Gemma2 9B CPT Sahabat-AI v1 Base

Property	Value
Parameter Count	10.2B
Languages	English, Indonesian, Javanese, Sundanese
Context Length	8192 tokens
License	Gemma Community License
Training Data	50B tokens

What is gemma2-9b-cpt-sahabatai-v1-base?

Sahabat-AI v1 base is a continued pre-trained language model built on the Gemma2 9B architecture, specifically optimized for Indonesian and regional languages. Co-initiated by GoTo Group and Indosat Ooredoo Hutchison, this model represents a significant advancement in multilingual AI capabilities for Southeast Asian languages.

Implementation Details

The model was trained using MosaicML Composer on 32 Nvidia H100 80GB GPUs over 7 days.

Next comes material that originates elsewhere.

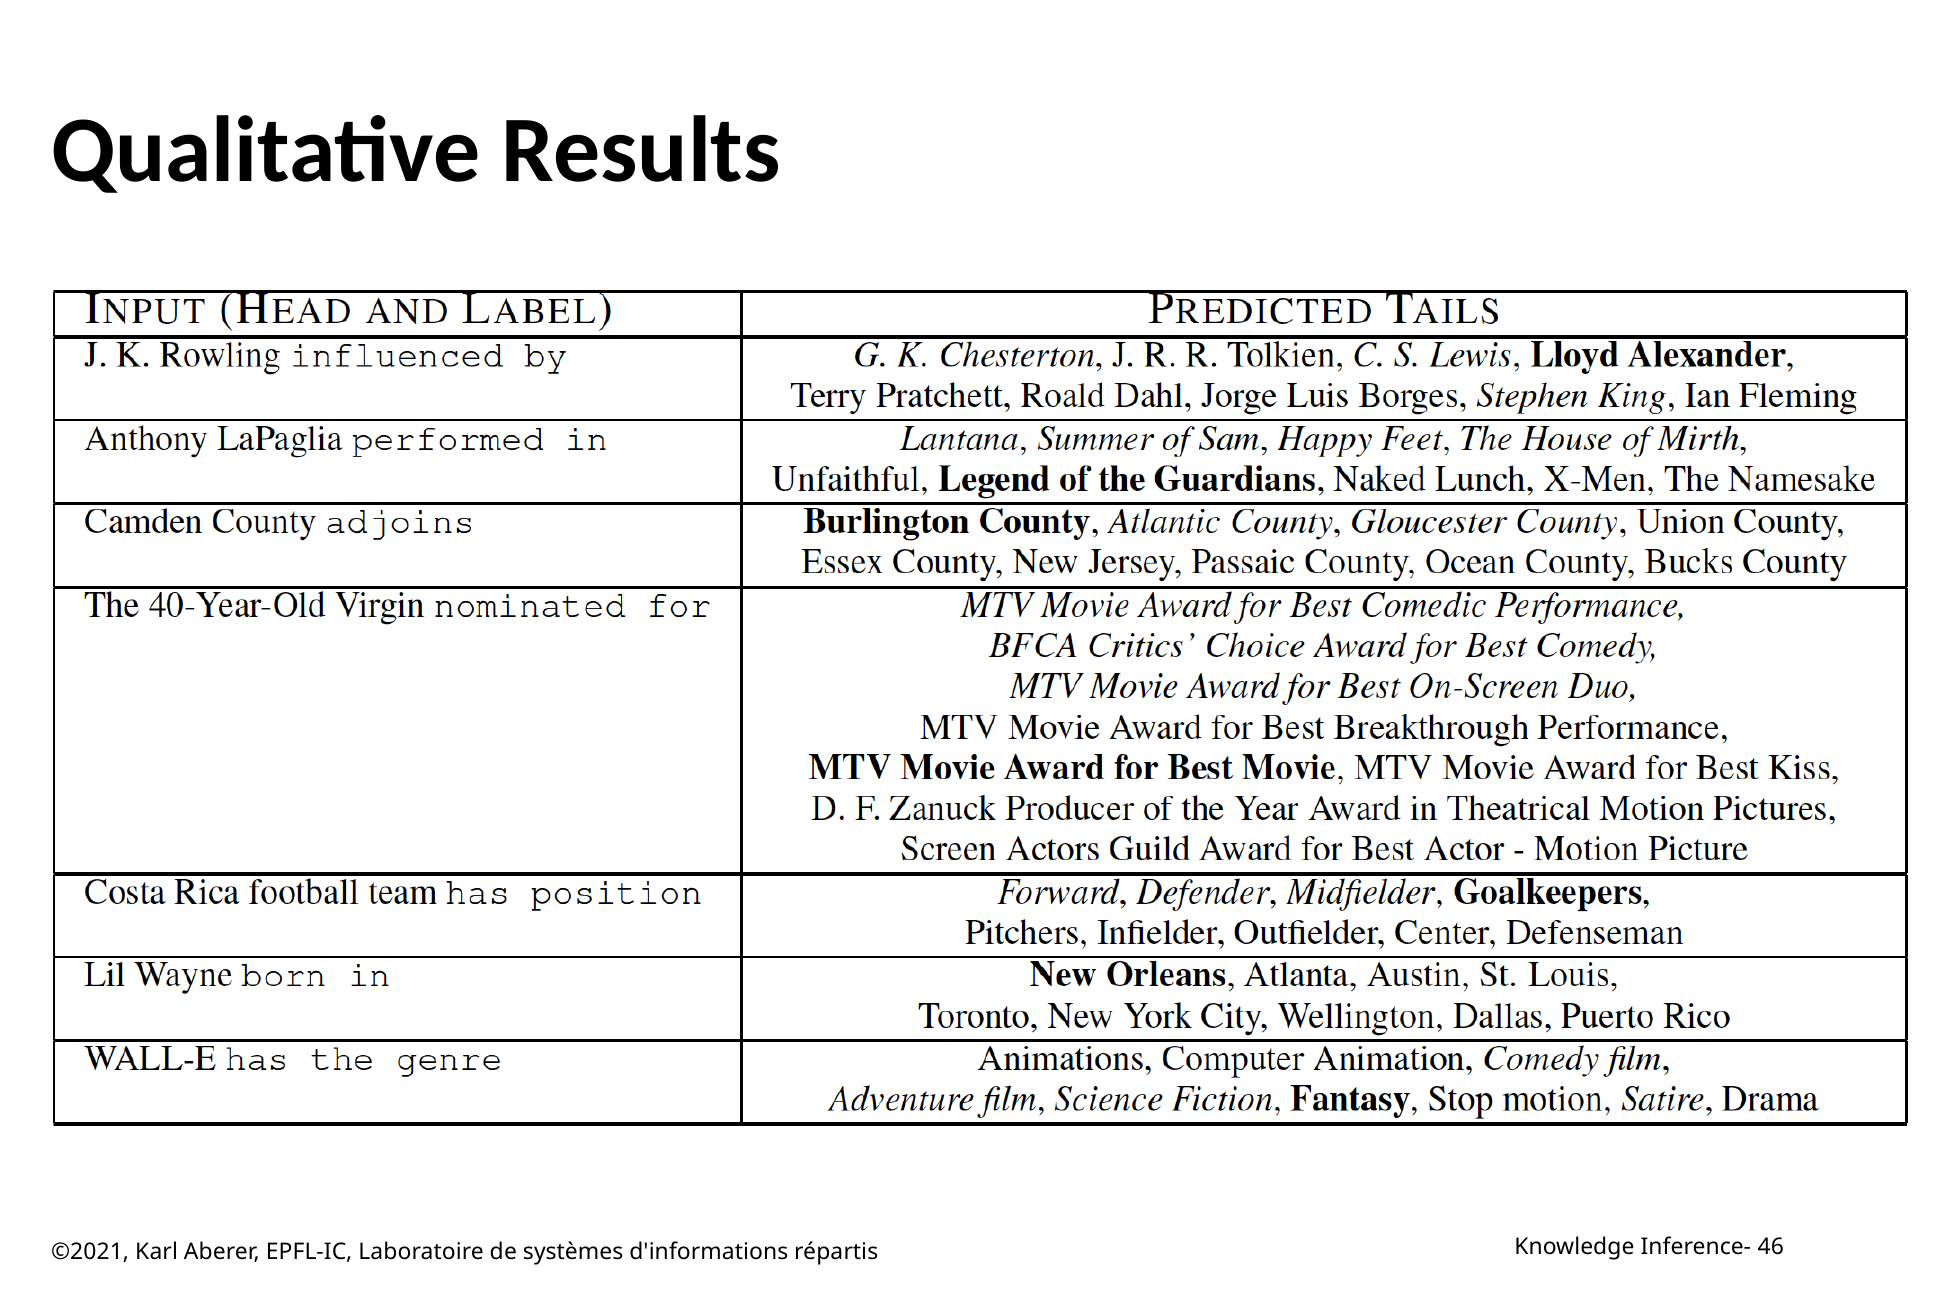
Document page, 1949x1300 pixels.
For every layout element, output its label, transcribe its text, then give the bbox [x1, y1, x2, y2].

title Qualitative Results [32, 57, 1803, 232]
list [0, 259, 1945, 1147]
footer ©2021, Karl Aberer, EPFL-IC, Laboratoire de systèmes d'informations répartis [32, 1227, 1284, 1271]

It implements bfloat16 precision and uses a decoupled AdamW optimizer with weight stable decay scheduling. The training process involved a learning rate of 1.0e-5 and a global batch size of 256.

Achieves state-of-the-art performance of 64.123% on overall regional language tasks
Trained on a diverse dataset including Dolma Refined Web, Stack V2, and specialized regional language corpora
Implements advanced tokenization using the Gemma-2-9B tokenizer

Core Capabilities

Exceptional performance in Indonesian (60.040%), Javanese (69.882%), and Sundanese (62.446%) language tasks
Strong multilingual understanding and generation capabilities
Maintains competitive performance on English tasks with 19.62% average score
Supports context length of up to 8192 tokens

Frequently Asked Questions

Q: What makes this model unique?

The model's primary strength lies in its exceptional performance across Indonesian and regional languages, significantly outperforming other models in Javanese and Sundanese language tasks while maintaining strong capabilities in Indonesian and English.

Q: What are the recommended use cases?

The model is particularly well-suited for applications requiring deep understanding of Indonesian, Javanese, and Sundanese languages, including text analysis, content generation, and language processing tasks in these languages. However, as a base model, it requires additional safety fine-tuning for production use.